= Task description =
Where the records below reach the line containing "right hip: (342, 497)", start transcribing, and end with the line containing "left back paw: (570, 501)", exactly and with nothing else added.

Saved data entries
==================================================

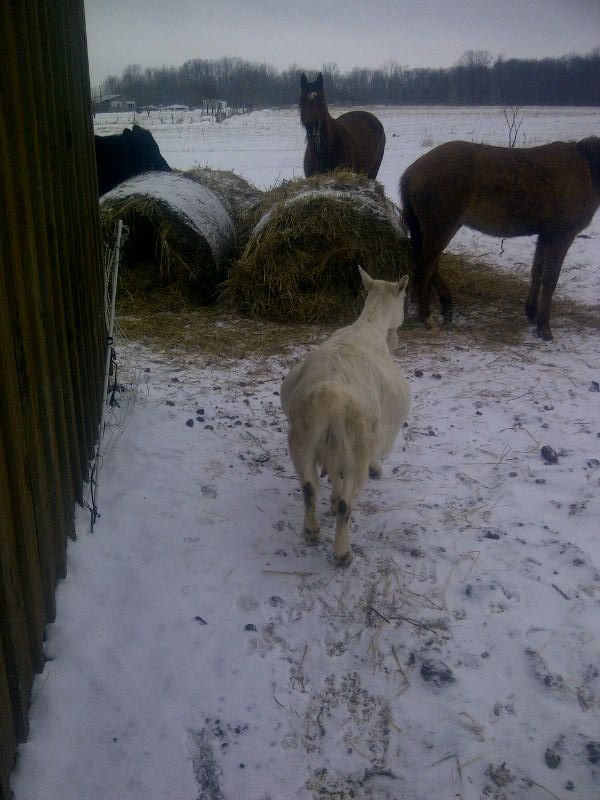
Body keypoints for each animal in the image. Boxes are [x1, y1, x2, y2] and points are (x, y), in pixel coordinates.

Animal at [280, 267, 411, 566]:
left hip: (302, 438)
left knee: (309, 487)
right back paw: (342, 553)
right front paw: (377, 470)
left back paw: (312, 531)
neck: (370, 326)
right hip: (355, 449)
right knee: (346, 503)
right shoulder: (376, 438)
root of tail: (330, 396)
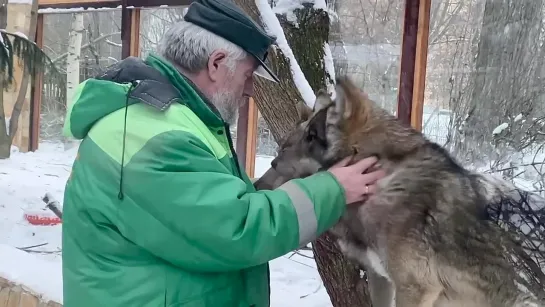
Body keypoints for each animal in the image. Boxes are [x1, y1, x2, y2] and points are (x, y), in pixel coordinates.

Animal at [255, 77, 544, 307]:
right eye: (280, 152)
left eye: (312, 136)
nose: (256, 186)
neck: (383, 181)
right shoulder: (382, 280)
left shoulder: (415, 288)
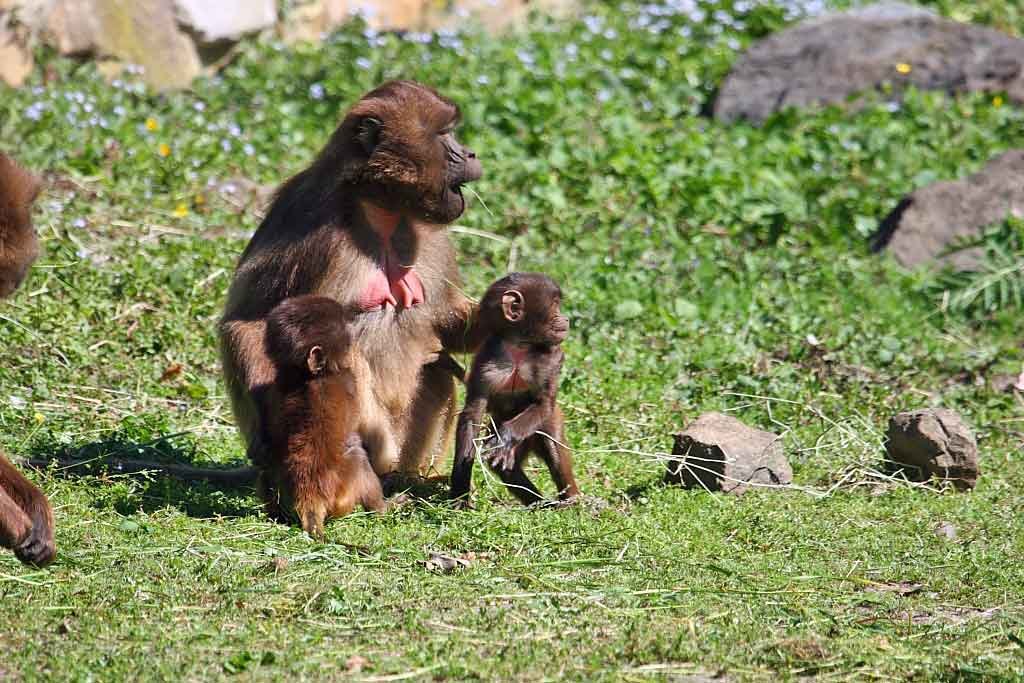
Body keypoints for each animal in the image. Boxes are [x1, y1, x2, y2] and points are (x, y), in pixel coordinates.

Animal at [219, 80, 484, 510]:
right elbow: (248, 320)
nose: (472, 154)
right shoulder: (310, 224)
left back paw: (408, 479)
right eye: (444, 134)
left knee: (435, 367)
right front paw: (263, 435)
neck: (378, 209)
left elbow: (444, 319)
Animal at [258, 295, 393, 536]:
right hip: (342, 497)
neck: (305, 375)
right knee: (358, 456)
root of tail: (310, 500)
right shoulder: (348, 380)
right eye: (347, 337)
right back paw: (383, 508)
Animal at [449, 272, 580, 507]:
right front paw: (460, 489)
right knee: (506, 468)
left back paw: (570, 501)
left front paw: (506, 438)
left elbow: (544, 403)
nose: (565, 319)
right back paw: (539, 504)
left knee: (551, 442)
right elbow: (472, 414)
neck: (519, 347)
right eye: (555, 304)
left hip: (547, 423)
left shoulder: (550, 357)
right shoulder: (486, 361)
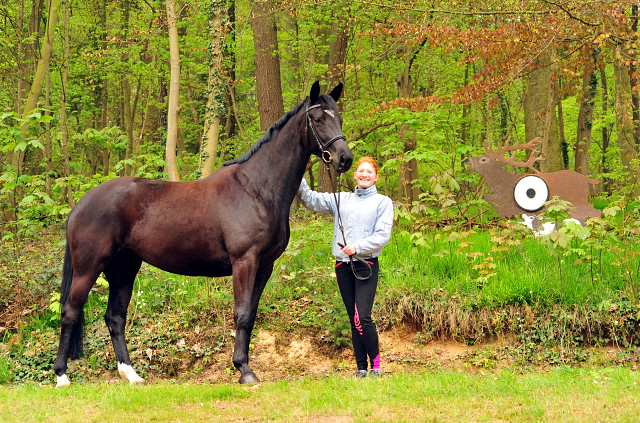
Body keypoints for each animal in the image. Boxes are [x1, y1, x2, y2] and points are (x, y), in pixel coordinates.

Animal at [53, 83, 356, 388]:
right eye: (318, 119)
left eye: (340, 118)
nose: (345, 158)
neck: (257, 189)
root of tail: (81, 203)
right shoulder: (244, 262)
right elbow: (241, 314)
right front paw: (244, 370)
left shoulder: (264, 267)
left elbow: (251, 315)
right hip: (89, 268)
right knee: (70, 312)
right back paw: (62, 376)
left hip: (124, 268)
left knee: (115, 317)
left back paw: (131, 374)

==================================================

= Your response =
right hip: (342, 497)
neck: (305, 375)
right knee: (358, 456)
root of tail: (310, 500)
right shoulder: (348, 380)
right eye: (347, 337)
right back paw: (383, 508)
Animal at [449, 272, 580, 507]:
right front paw: (460, 489)
right knee: (506, 468)
left back paw: (570, 501)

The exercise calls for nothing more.